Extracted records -
=== Section Start ===
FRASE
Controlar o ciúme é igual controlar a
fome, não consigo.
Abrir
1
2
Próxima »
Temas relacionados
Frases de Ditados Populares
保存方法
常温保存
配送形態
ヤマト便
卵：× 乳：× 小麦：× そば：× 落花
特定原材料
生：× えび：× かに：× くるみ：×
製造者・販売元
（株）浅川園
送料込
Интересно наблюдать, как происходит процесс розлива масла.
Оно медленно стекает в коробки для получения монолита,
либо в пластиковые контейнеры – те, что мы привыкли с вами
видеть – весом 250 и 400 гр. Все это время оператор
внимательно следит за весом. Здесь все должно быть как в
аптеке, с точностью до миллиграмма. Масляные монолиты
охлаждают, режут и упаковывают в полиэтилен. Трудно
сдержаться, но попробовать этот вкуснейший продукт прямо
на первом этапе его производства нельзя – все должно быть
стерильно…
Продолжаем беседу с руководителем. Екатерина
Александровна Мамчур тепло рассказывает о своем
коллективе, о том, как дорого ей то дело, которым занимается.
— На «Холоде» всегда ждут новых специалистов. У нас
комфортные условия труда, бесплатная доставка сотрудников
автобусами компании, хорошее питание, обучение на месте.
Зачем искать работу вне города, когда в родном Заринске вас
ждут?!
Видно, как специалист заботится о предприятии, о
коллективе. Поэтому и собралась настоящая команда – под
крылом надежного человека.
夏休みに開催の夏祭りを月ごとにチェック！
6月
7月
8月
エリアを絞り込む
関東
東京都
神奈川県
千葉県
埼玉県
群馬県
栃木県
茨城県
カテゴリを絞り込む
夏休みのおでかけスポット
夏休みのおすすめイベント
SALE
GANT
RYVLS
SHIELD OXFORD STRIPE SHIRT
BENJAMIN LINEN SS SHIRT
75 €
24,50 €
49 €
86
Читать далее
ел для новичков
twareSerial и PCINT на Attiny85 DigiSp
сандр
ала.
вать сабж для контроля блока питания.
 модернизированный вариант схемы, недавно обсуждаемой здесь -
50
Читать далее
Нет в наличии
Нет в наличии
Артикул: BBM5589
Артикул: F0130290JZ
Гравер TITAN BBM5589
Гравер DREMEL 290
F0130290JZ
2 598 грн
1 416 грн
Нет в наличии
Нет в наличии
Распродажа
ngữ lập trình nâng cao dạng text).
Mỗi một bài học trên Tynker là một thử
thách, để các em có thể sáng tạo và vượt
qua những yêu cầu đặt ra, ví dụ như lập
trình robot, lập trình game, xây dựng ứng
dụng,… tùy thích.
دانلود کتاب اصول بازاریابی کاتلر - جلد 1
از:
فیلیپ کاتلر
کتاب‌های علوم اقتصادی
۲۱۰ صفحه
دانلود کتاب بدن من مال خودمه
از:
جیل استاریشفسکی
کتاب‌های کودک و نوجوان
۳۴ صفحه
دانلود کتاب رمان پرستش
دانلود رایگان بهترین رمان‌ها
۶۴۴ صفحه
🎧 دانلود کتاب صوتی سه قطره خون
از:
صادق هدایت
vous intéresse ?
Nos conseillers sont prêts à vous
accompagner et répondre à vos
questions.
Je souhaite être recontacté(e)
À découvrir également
=== Section End ===
=== Section Start ===
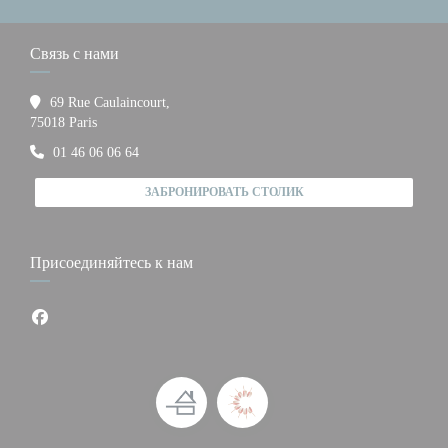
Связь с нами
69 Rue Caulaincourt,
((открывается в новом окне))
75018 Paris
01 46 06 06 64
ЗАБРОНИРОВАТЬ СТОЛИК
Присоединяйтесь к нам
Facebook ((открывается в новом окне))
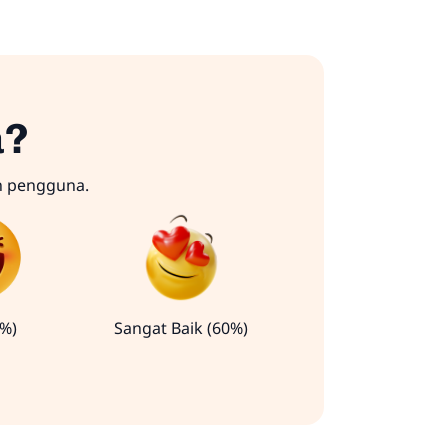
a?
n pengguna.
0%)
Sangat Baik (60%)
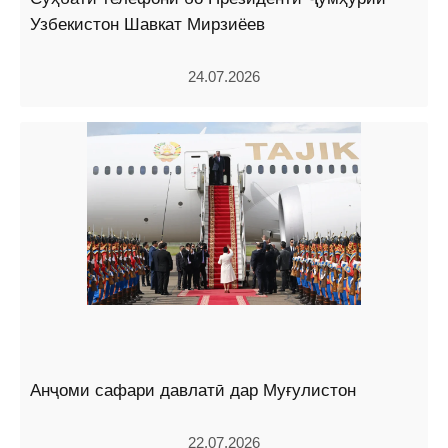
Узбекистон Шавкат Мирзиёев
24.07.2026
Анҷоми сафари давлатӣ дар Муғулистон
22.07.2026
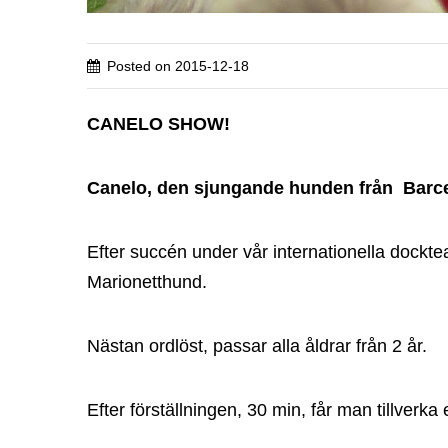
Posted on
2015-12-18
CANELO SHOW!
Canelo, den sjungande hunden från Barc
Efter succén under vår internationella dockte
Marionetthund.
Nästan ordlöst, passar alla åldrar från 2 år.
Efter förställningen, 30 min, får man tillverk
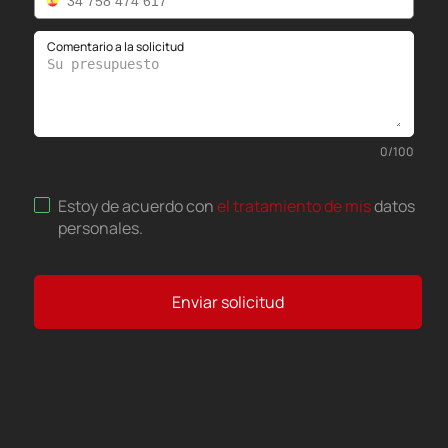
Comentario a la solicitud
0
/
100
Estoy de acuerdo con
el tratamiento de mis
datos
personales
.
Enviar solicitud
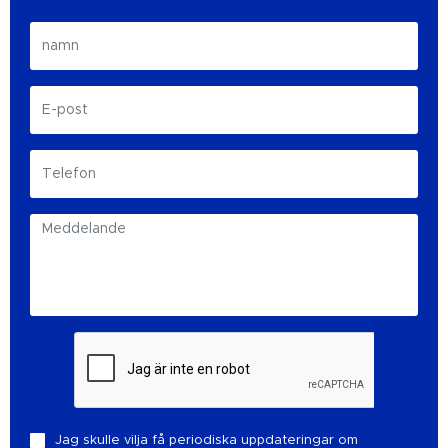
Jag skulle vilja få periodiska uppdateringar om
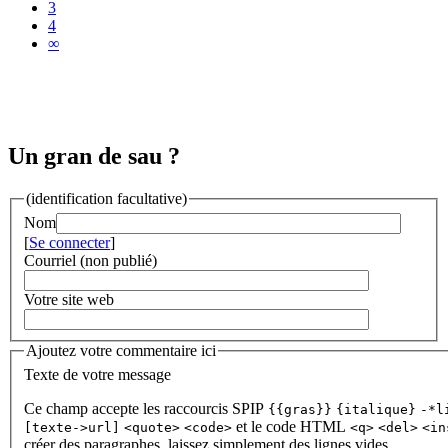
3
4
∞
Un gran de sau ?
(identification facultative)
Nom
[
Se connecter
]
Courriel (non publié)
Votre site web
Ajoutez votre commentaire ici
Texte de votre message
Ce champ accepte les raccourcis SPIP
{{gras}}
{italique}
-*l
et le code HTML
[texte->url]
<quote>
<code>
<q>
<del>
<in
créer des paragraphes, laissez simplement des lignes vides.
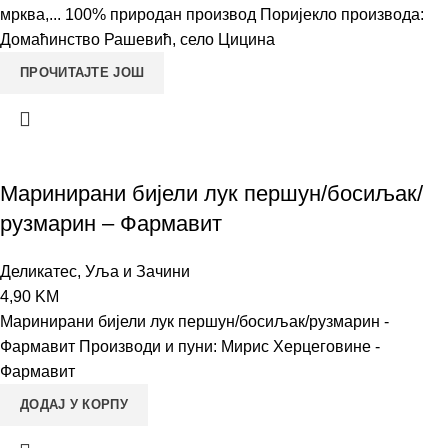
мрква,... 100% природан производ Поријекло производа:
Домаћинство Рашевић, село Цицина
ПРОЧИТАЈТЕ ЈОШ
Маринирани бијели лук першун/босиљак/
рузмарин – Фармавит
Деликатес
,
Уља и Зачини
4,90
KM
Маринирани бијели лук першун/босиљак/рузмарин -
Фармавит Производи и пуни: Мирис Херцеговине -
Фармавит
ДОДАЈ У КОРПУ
=== Section End ===
=== Section Start ===
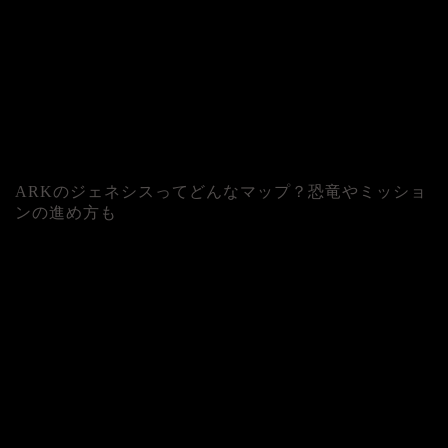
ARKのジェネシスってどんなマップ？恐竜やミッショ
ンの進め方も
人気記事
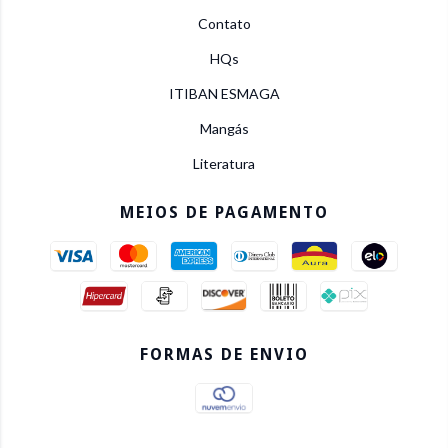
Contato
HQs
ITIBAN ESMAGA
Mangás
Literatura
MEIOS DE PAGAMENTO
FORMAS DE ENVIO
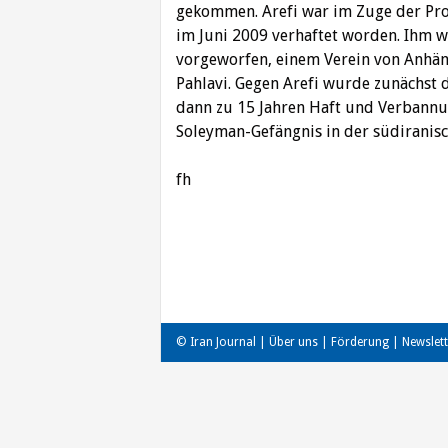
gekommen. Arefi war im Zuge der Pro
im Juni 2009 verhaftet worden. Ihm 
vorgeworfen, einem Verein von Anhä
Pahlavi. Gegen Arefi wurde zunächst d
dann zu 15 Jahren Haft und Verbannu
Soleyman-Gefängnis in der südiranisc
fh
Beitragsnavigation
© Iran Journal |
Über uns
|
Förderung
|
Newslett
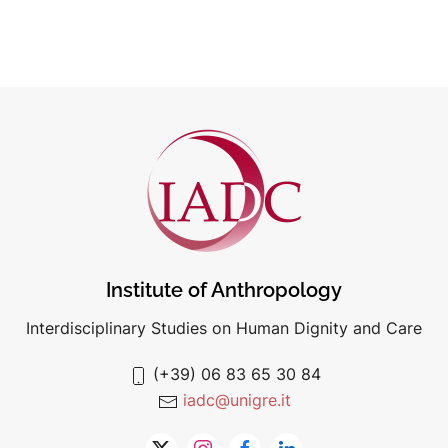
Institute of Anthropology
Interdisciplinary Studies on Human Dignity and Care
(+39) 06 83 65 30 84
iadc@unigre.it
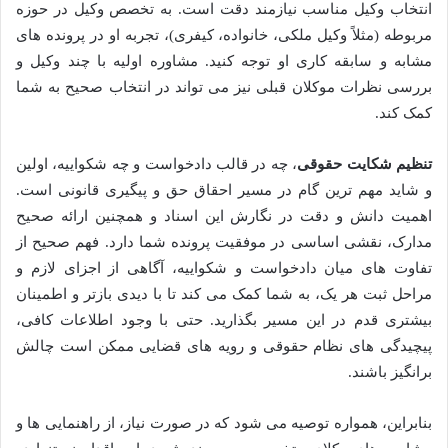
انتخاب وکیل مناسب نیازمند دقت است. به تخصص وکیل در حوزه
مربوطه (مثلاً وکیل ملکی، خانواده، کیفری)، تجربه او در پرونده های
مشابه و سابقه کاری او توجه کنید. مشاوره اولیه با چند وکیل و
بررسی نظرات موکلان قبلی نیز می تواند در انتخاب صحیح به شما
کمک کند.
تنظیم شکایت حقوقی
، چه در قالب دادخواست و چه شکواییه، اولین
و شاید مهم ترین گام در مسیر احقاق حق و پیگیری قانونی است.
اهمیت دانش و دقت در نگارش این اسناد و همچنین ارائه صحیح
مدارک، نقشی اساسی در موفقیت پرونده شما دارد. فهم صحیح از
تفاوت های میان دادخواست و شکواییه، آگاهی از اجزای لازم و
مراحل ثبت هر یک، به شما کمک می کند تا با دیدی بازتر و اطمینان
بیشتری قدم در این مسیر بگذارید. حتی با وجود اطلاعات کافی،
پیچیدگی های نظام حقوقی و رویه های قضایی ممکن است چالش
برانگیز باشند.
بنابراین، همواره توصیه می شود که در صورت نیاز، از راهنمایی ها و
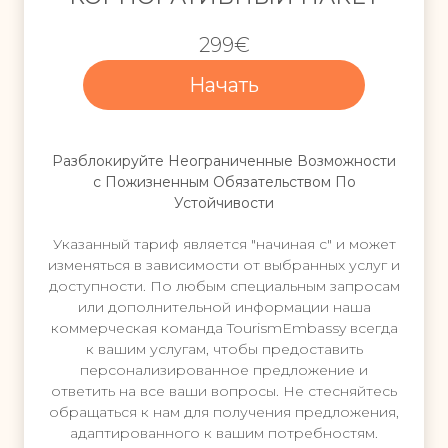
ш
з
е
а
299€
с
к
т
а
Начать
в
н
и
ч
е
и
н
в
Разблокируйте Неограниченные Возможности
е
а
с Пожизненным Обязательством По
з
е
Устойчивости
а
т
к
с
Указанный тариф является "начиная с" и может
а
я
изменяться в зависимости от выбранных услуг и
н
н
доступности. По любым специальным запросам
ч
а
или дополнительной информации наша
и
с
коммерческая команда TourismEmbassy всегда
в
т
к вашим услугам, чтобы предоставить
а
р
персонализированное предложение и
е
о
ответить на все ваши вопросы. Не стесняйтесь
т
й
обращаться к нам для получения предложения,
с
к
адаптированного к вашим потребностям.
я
=== Section End ===
Pull every line that holds the string "صحیح" out of the records.

RESULT OF THE TASK -
بررسی نظرات موکلان قبلی نیز می تواند در انتخاب صحیح به شما
اهمیت دانش و دقت در نگارش این اسناد و همچنین ارائه صحیح
مدارک، نقشی اساسی در موفقیت پرونده شما دارد. فهم صحیح از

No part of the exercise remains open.